The commissioner said he hoped EU leaders at the summit on Thursday would put "strong peer pressure" on the Austrian and Luxembourgish leaders to back down.

His report noted that tax fraud costs the EU €1 trillion a year - more than the five bail-outs so far put together.

It added that the related "shadow economy" in the EU is worth €2 trillion a year.

In another window on the murky world, it said 35 percent of EU countries "non-bank deposits" are held in opaque offshore firms.

It noted that the Cayman Islands and Swizterland currently host 20 percent of such deposits worldwide, worth $1.4 trillion.

It also said the Cayman Islands, a British overseas territory, is among the world's fastest growing non-bank deposit centres. Numbers of deposits in Switzerland have flattened out, while numbers in Jersey, another quasi-British location, are falling.

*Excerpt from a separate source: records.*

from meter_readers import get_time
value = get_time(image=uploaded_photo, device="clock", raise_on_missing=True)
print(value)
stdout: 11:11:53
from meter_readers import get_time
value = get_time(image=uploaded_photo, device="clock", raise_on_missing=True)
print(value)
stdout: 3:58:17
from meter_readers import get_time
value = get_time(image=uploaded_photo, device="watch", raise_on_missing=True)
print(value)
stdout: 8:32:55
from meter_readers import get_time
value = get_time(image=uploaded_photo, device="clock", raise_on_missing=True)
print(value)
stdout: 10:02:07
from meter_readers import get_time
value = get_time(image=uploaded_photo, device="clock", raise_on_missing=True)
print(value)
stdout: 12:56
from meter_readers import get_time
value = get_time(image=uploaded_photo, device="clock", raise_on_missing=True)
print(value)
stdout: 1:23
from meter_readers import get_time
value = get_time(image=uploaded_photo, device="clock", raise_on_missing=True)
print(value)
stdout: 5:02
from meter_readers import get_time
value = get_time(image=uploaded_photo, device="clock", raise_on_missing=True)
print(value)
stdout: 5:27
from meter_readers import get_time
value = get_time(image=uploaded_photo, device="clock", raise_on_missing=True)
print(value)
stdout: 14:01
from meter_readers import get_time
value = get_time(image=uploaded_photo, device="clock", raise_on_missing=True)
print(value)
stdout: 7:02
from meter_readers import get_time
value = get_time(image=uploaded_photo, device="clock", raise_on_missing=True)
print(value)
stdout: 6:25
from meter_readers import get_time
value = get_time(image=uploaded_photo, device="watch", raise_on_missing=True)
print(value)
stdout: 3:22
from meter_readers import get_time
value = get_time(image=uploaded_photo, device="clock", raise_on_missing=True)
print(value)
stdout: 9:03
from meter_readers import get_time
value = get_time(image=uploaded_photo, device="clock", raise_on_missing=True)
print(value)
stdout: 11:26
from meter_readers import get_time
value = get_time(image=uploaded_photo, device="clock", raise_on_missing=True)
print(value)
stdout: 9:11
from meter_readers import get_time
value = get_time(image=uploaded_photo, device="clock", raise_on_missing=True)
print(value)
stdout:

Semeta's ideas for future actions include: introducing a pan-EU tax-identification number for every cross-border taxpayer; minimum criminal penalties for tax cheats; a new "quick-reaction mechanism" on VAT fraud; and more anti-tax-fraud powers for the EU's joint police body, Europol.

He also plans to publish new "action plans" on how to deal with tax havens and companies which do "aggressive" tax planning.

"Why should teachers, nurses and shopkeepers carry a heavier tax burden just because large companies can employ clever tax planners to avoid paying their share?," he said in his speech.

Details of the new initiatives are due by the end of the year.